— What this task involves —
Copy out all lines of the records in which the word "action" appears.

— Records shown —
····················

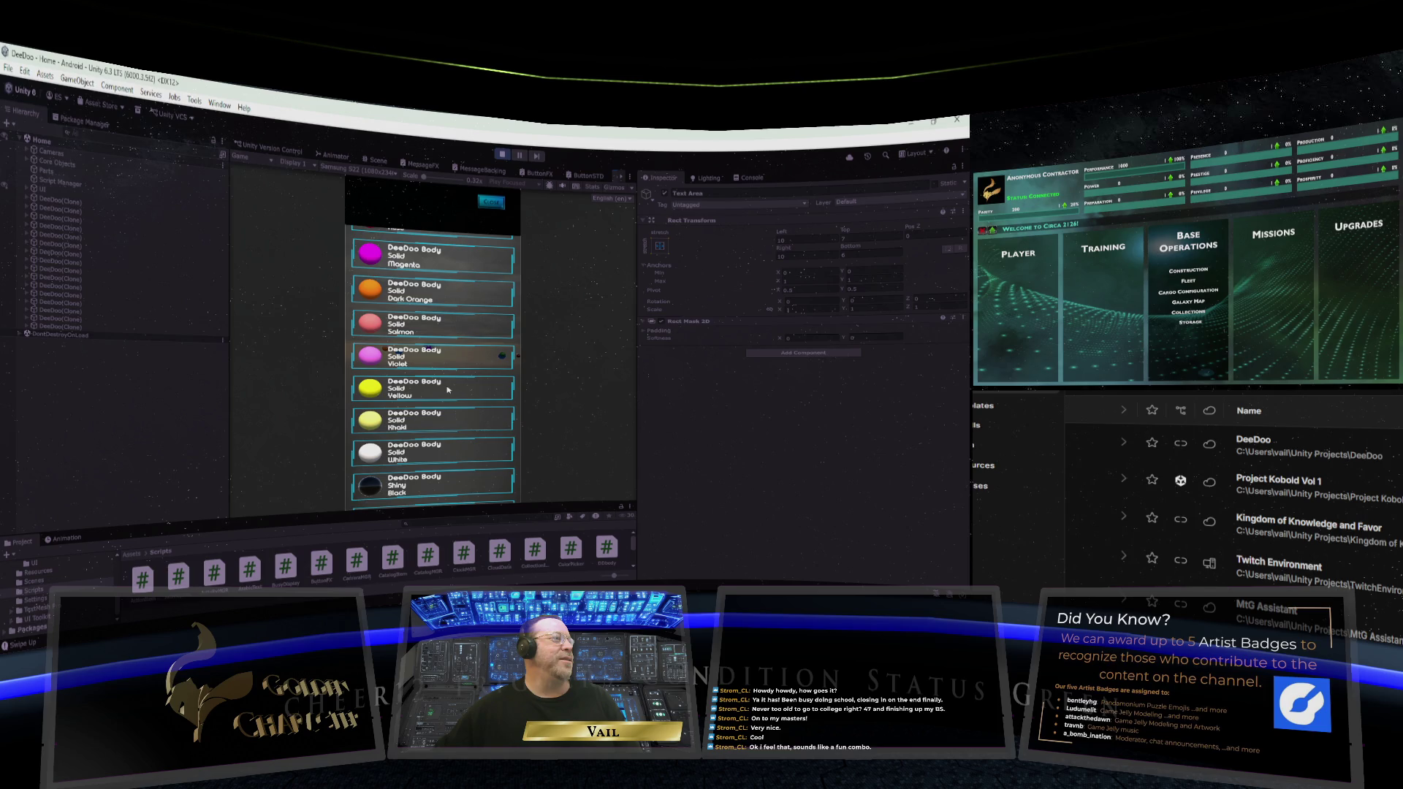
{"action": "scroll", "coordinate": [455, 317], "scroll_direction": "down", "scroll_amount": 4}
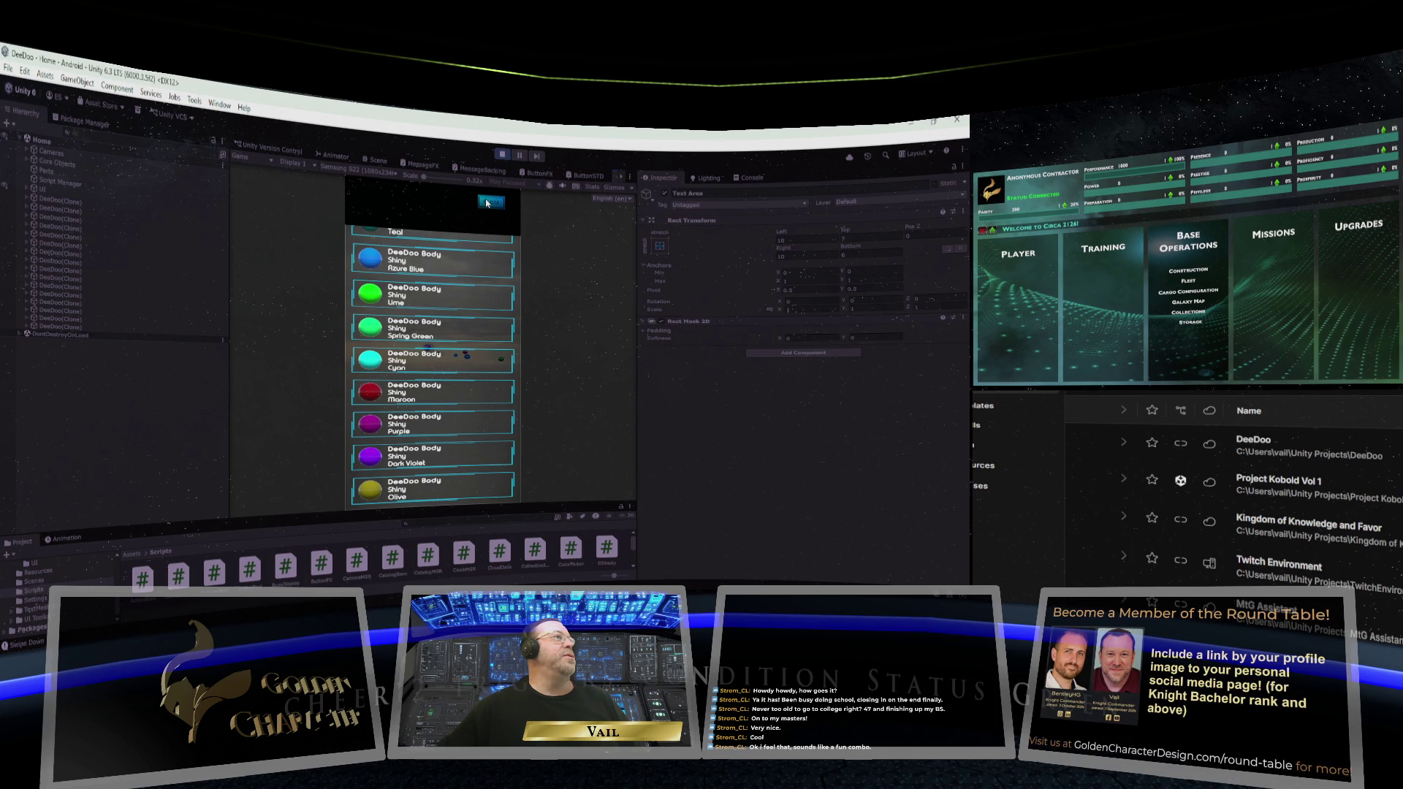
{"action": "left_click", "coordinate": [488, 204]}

····················

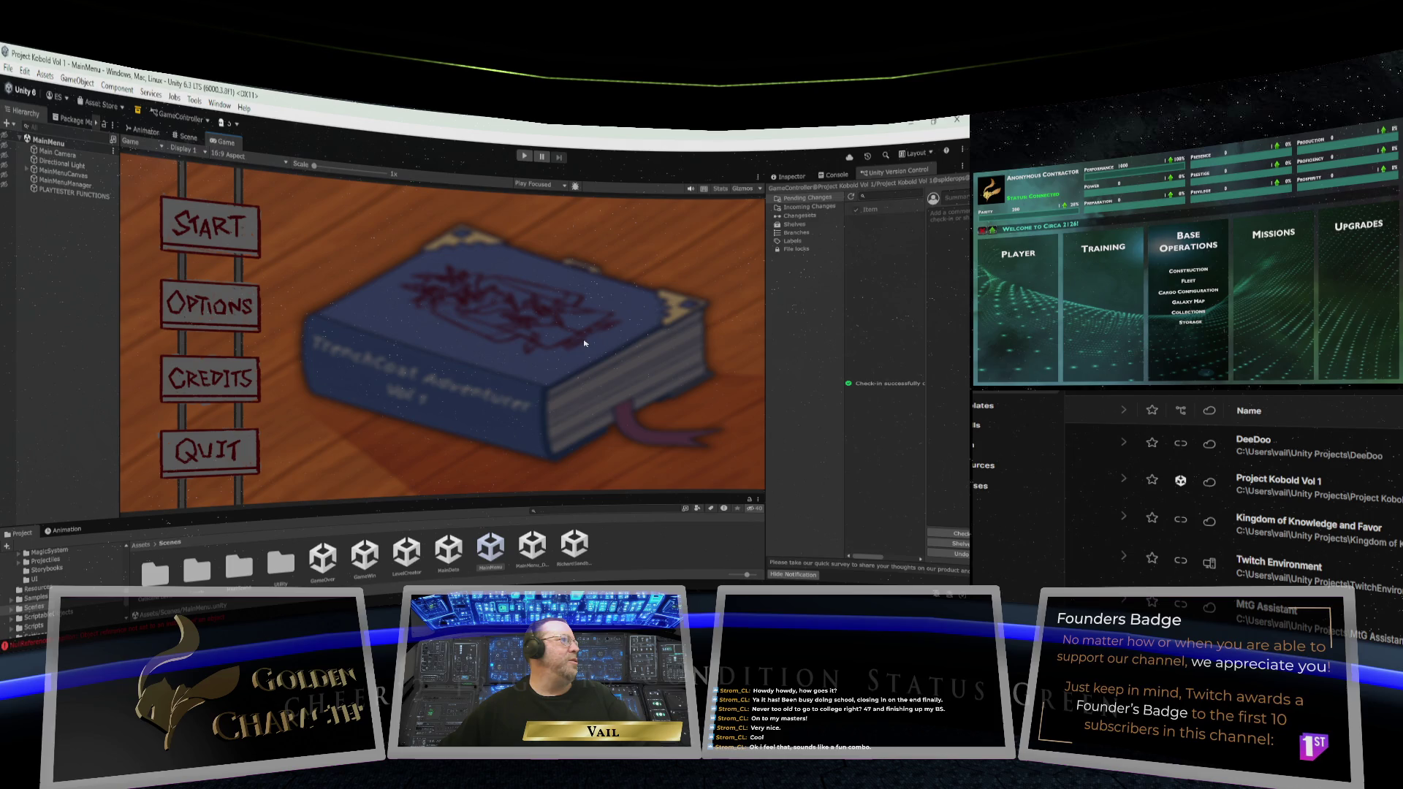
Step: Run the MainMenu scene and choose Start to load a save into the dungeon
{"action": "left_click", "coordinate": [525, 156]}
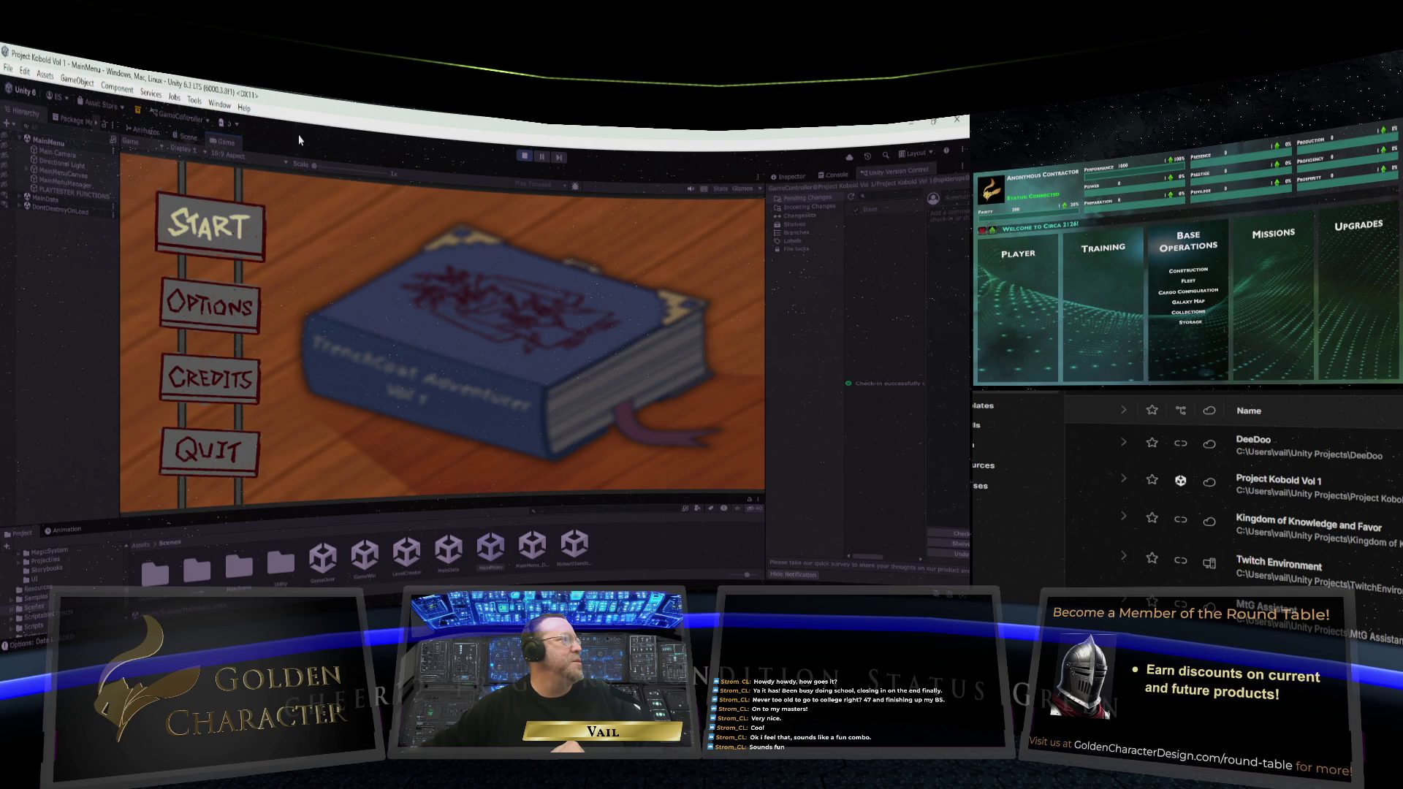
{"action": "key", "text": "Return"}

····················

— Exercise result —
{"action": "scroll", "coordinate": [455, 317], "scroll_direction": "down", "scroll_amount": 4}
{"action": "left_click", "coordinate": [488, 204]}
{"action": "left_click", "coordinate": [525, 156]}
{"action": "key", "text": "Return"}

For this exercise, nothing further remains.